Captured Nanny (The Nannies)
“I know what I said. Are you fucking thick? I’m dying. I don’t want to do this shit. Get it out of my way. Marrying you was a waste of time. I should have just died alone.”
Rain came into view of the camera, and Wolf’s gut clenched. Before she turned the camera off, she wiped at the tears that had escaped down her face. No sound came out of her mouth.
The pain in her eyes was so clear to see.
He’d hurt her.
That son of a bitch had hurt her, and he’d gotten away with it because he was fucking dying, and it pissed him off.
Hands clenched into fists, Wolf watched several more videos. There were some dated around the time Evelyn was born.
The Daniel he saw then was a much better man. Always happy. Always smiling. Slowly, and bitterly, his death sentence finally ate away at him until he’d become this horrible putrid, dead weight.
He turned off the laptop and glanced around the room.
Wolf had a feeling that the problem with Rain was guilt. She felt guilty for falling out of love with her husband. He understood Evelyn’s attachment as well. Dropping down to the bed, he saw it all, and what was worse, he didn’t fucking care.
Evelyn wanted him to be her dad, and rather than recoil and hate the thought of it, he didn’t mind, not one bit.
That girl was a sweetheart.
Rain was one hell of a woman. He’d never known anyone like her. She had given up everything for that man. No college, no future. Just a wife, mother, and then a caretaker. That was what she had become, and she’d done it willingly and for her husband.
Daniel didn’t deserve her, and Wolf had a feeling, neither did he.
****
Evelyn was fast asleep.
Rain stroked her daughter’s hair and wished for sweet dreams for her little girl. As usual, though, the door opened, and the guard was there to take her back to her own room, which she hated.
She hated leaving her daughter to anyone else.
Getting to her feet, she pulled the blanket up a little higher around her daughter’s shoulders, not wanting her to get cold.
This was the hardest part. Leaving her.
Wolf hadn’t been at home all day.
He had gone after breakfast, and Evelyn missed him. She’d asked after him at dinner, then during bath time, then as she read her a story.
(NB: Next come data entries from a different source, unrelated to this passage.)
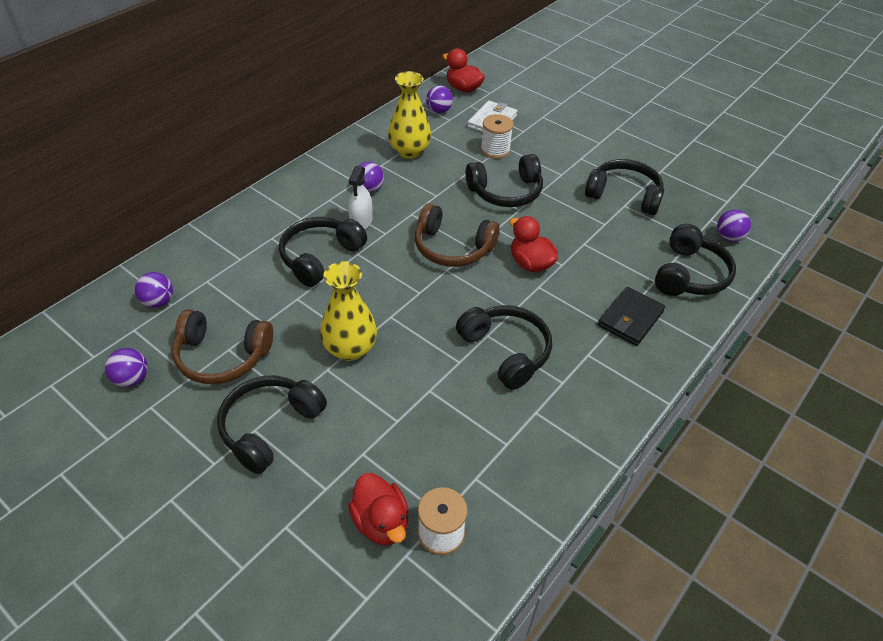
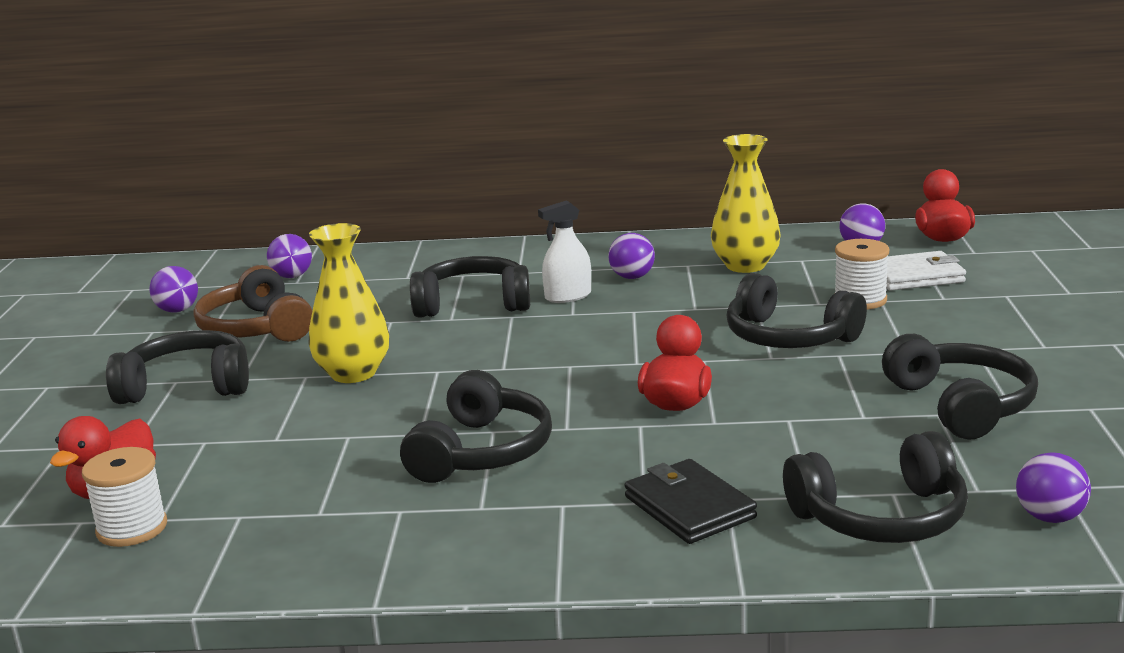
camera: 55 degrees right, 25 degrees down
brown headphones [415,204,500,267] -> none
black wallet [598,287,665,346] -> black wallet turned 60 degrees clockwise [625,459,757,544]

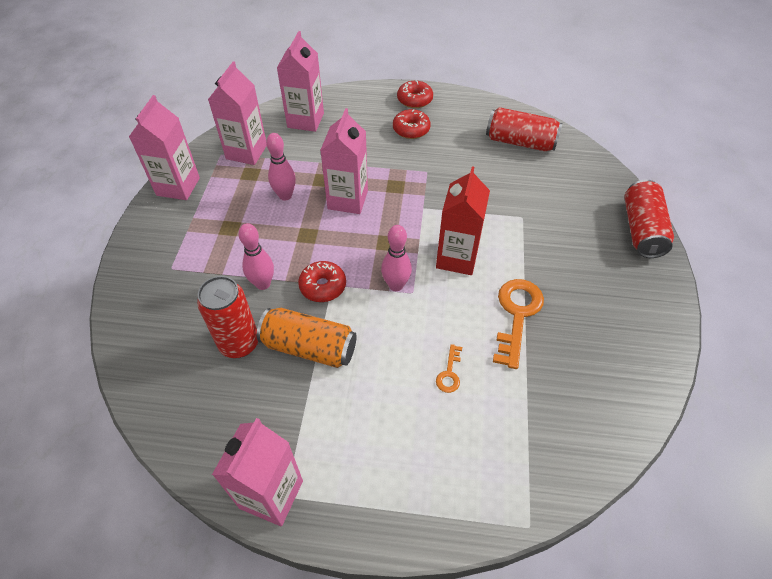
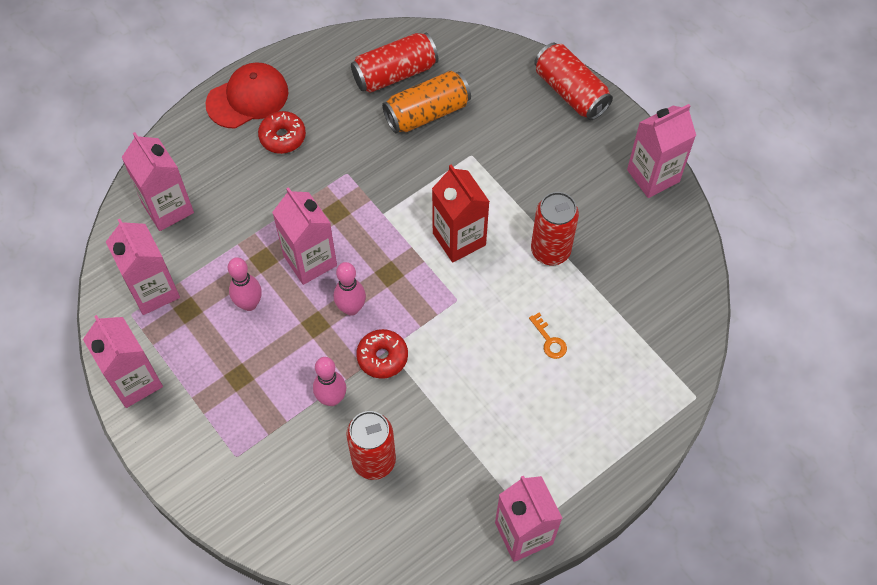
camera: 45 degrees left, 10 degrees up
orange can [257,308,357,368] -> orange can moved to [382,71,471,133]
pink bowling pin [381,225,412,291] -> pink bowling pin moved to [334,262,366,316]
red donut [397,80,433,108] -> red cap [206,62,289,129]
orange key [493,279,544,369] -> red can [531,192,579,265]
none -> pink carton [627,104,696,198]

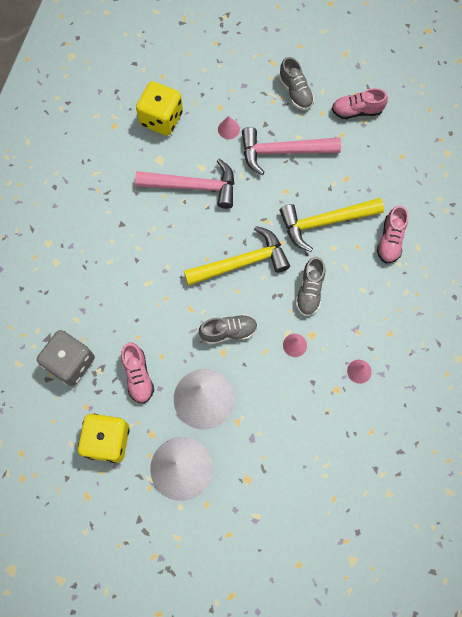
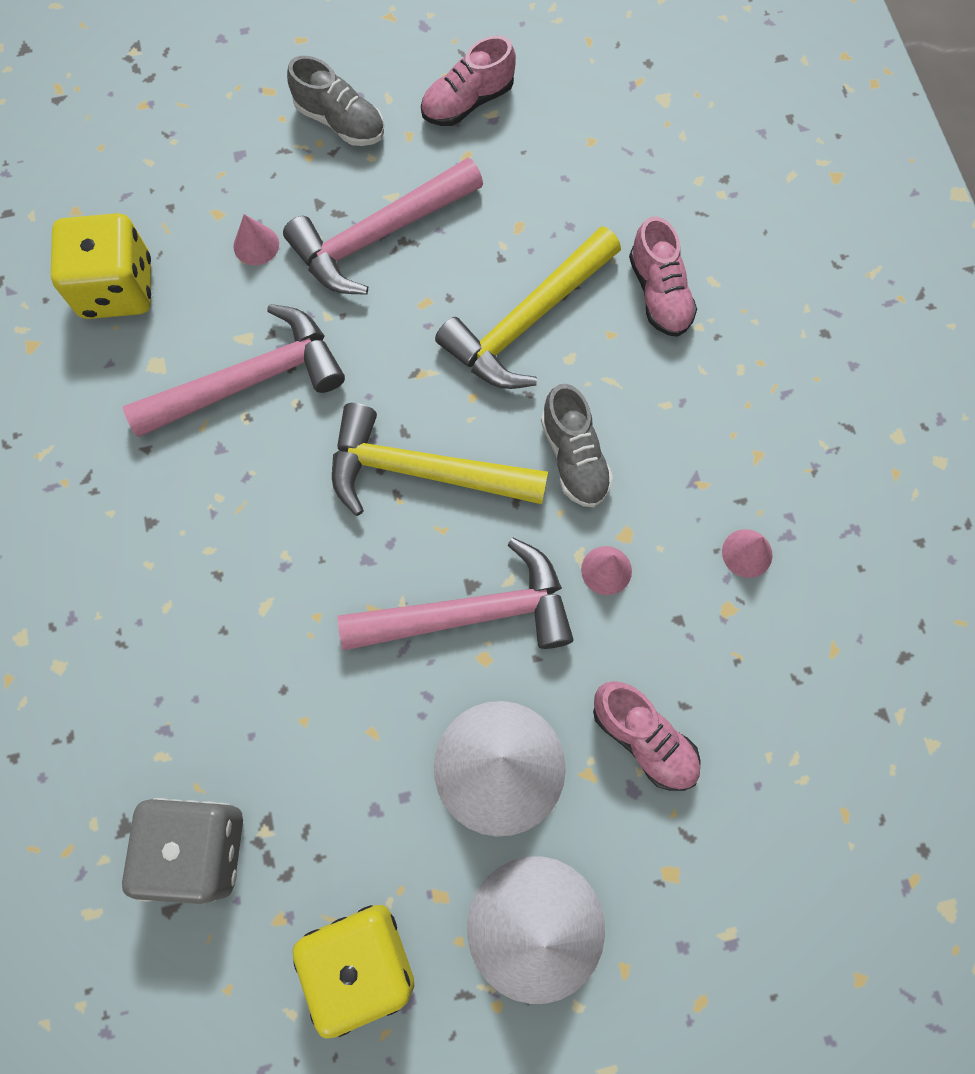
camera: 30 degrees left, 0 degrees up
pink shoe [121,342,154,404] -> pink shoe moved to [593,681,701,791]
yellow hammer [184,226,290,286] -> yellow hammer turned 120 degrees counterclockwise [332,403,548,516]
grey shoe [199,314,258,344] -> pink hammer [338,538,574,650]

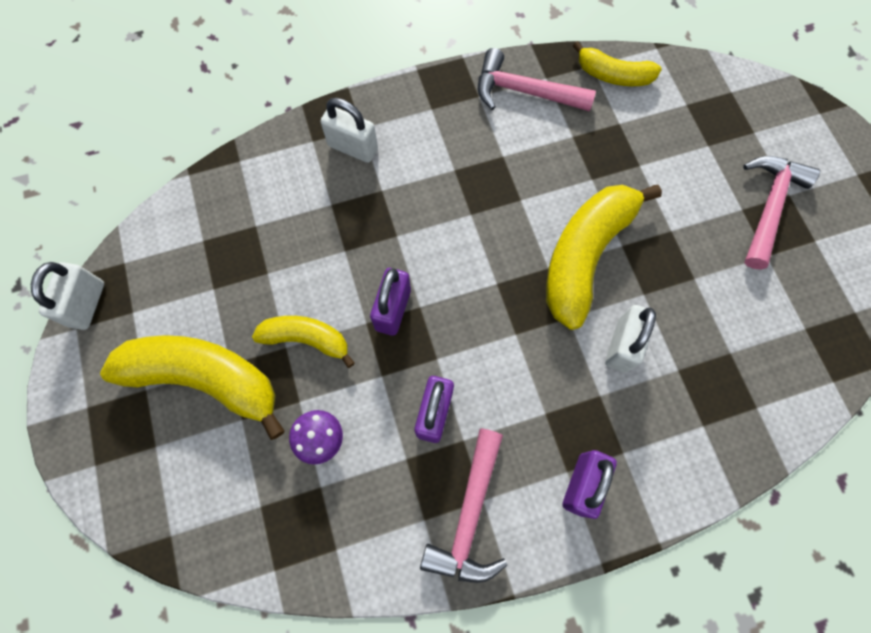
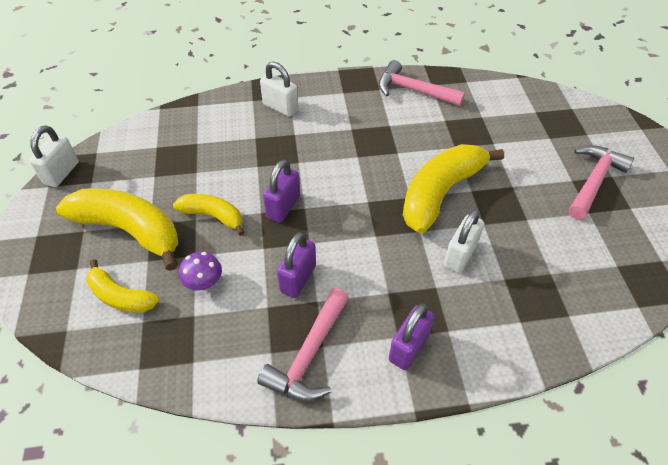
camera: 10 degrees right, 20 degrees down
yellow banana [573,41,662,86] -> yellow banana moved to [86,259,159,313]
Rain didn’t know what she was going to do. Her little girl was getting attached to a man who could kill them and make them disappear.
The guard stood at her door, and Rain stepped inside, coming to a stop when she saw the maid putting some nightclothes on her bed.
“I’m so sorry,” the maid said.
She’d already closed the door.
“Wait, please,” Rain said. She hadn’t spoken to any of the maids who came in and out of her room. There was never any time. They worked so fast and never made eye contact.
“Can you … is there any way you can help me escape with my daughter?” Rain asked. The only way to protect Evelyn from him was to get her far away.
The maid’s head jerked up. “Leave?”
“Yes. You know, freedom. Getting out and being safe.”
The maid’s brow furrowed. “Why would you want to do that?”
Rain frowned. “What?”
Why was she being questioned about wanting to break free from Wolf? He was a monster.
“Why would you want to escape?” the maid asked.
“Why would you want to stay?” Rain didn’t understand this. “You do know there is a whole life out there waiting for you. A chance and an opportunity to live … freely.
The maid laughed.
“I’m not joking.”
“I know you’re not joking, but the fact you think there is a chance to live … freely, that’s what I find funny.”
“You’re a slave here.”
“No, I am here because I want to be here.”
“Wolf is a monster.”
“Wolf is not a bad man.”
This was one strange conversation. Rain ran fingers through her hair and tried to figure out what she should say to make this woman understand what she was trying to explain.
The maid stood, hands at her sides, and Rain really looked at her. There was no fear.
“Wolf kills people. He takes women and sells them.”
“So?” the maid asked.
“You don’t think this is a bad thing?”
The maid shrugged. “There are all bad people in the world. Wolf is a good man. He saved me from a life of pain and misery. He is a bad man that is good. I have no reason to leave him. I have a roof over my head. Good food. Money. A place to live. I am safe here. I have never been safe in my whole life.”
“How?” Rain asked.
The maid smiled. “I was put into the care system as a baby. I was a pretty child and ended up being sold on the black market. From a young age, I was sent to anyone who wanted to bed a pretty child until I was nothing more than a teenage problem. That is how Wolf found me. Chained up like an animal. Forced to fuck whoever I was told. I was fifteen. You talk of freedom. The moment he picked me up and brought me here, I knew true freedom.”